第2話 領地の惨状
館での暮らしに慣れはじめた頃、パルメリアは父である公爵に「領地の様子を自分の目で見たい」と申し出た。これまで領地経営に全く関心を示さなかった娘からの提案に、公爵は明らかに驚いた様子を見せるが、やがて静かにうなずく。
「お前の好きにするといい。ただし、十分に気をつけてな」
その言葉に押されるように、パルメリアはさっそく出発の支度を整える。侍女たちを引き連れて馬車へ乗り込む彼女の姿に、周囲の使用人や家臣たちは一様に戸惑った表情を浮かべていた。華やかな社交界にしか興味がなかったはずの公爵令嬢が、わざわざ領地の農村へ足を向けるなど、前代未聞の行動だったのだろう。しかし、彼女にははっきりとした理由があった。
(ここはゲームの世界……でも今の私にとっては現実そのもの。状況を知らないままじゃ、破滅するかもしれない)
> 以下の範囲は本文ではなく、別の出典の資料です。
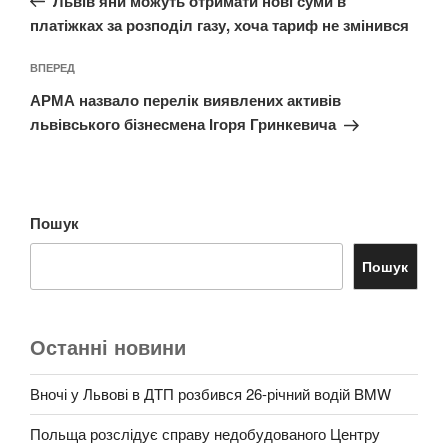
Львів’яни можуть отримати нові суми в
платіжках за розподіл газу, хоча тариф не змінився
Наступний
ВПЕРЕД
запис
АРМА назвало перелік виявлених активів
львівського бізнесмена Ігоря Гринкевича
Пошук
Пошук
Останні новини
Вночі у Львові в ДТП розбився 26-річний водій BMW
Польща розслідує справу недобудованого Центру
馬車はゆっくりと平原を進み、やがて村落へ近づく。車窓から見える景色は、彼女の想像以上に荒れていた。かつては青々としていたはずの草木は元気を失い、家々の屋根は色あせ、道行く人の姿もまばらだ。
村の入口に差し掛かると、道はひび割れ、畑は荒れ果てたまま放置されている。出迎えに現れた村人たちの表情もどこか暗く、疲れ切った様子が隠せない。とても公爵領とは思えぬほどの貧しさがあった。
(こんなに酷いなんて……)
胸が痛む。馬車を降りると、村長らしき老人が慌てて近づき、深々と頭を下げた。
「これは恐れ多いことで……公爵家のご令嬢が、こんな僻地にまでお越しくださるとは」
老人の背後には、顔色の悪い農民たちが寄り添うように立っている。服には継ぎはぎが目立ち、彼らの目からは希望の光がほとんど感じられなかった。パルメリアは平静を装い、静かに問いかける。
「ここでは、どのように作物を育てているのですか?」
突然の質問に、村人たちは一瞬戸惑った様子を見せた。公爵家の令嬢から直接話しかけられるなど、これまで経験したことがないのだろう。それでも村長は、意を決したように口を開いた。
「近年は天候が不安定で虫害も酷く、収穫はままなりません。加えて中央からの課税も増え、生活が成り立たないのです」
彼の話によれば、農具は老朽化して修理もできず、収穫した作物も流通が滞って市場へ出せないという。さらに、公爵家の財政も厳しく、十分な支援が届かないまま放置されているとのことだった。思わず唇を噛み締めながら、パルメリアは村長や農民たちを見つめる。
(思っていた以上に深刻……このままじゃ、いずれ破綻するのは目に見えてる。ここを救えなければ、私自身も危険だわ)
前世で学んだ社会や経済の知識が頭をよぎる。ただ資金を注ぐだけでは解決できない問題だ。生産や税制、流通の仕組みを根本から見直す必要があると痛感する。
「まずは、必要な物資や援助の要望を整理して、報告書をまとめてください。父に取り次ぎ、宮廷に補助を要請する手段を探ります」
冷静に指示を出す声とは裏腹に、彼女の胸には強い危機感が渦巻いていた。
(お金を投じるだけじゃだめ。私が持っている知識と経験を活かして、抜本的な改革の下地を作らなきゃ)
領地の状況はすでに深刻だ。何もしなければ事態はさらに悪化する。それは領民の生活だけでなく、自分自身の未来にも影響を与えるだろう。荒れ果てた畑を見つめながら、パルメリアは静かに決意を固めた。次に訪れるであろう大きな変革――その時に備え、どう動くべきかを。彼女の瞳には、揺るぎない意志の光が宿っていた。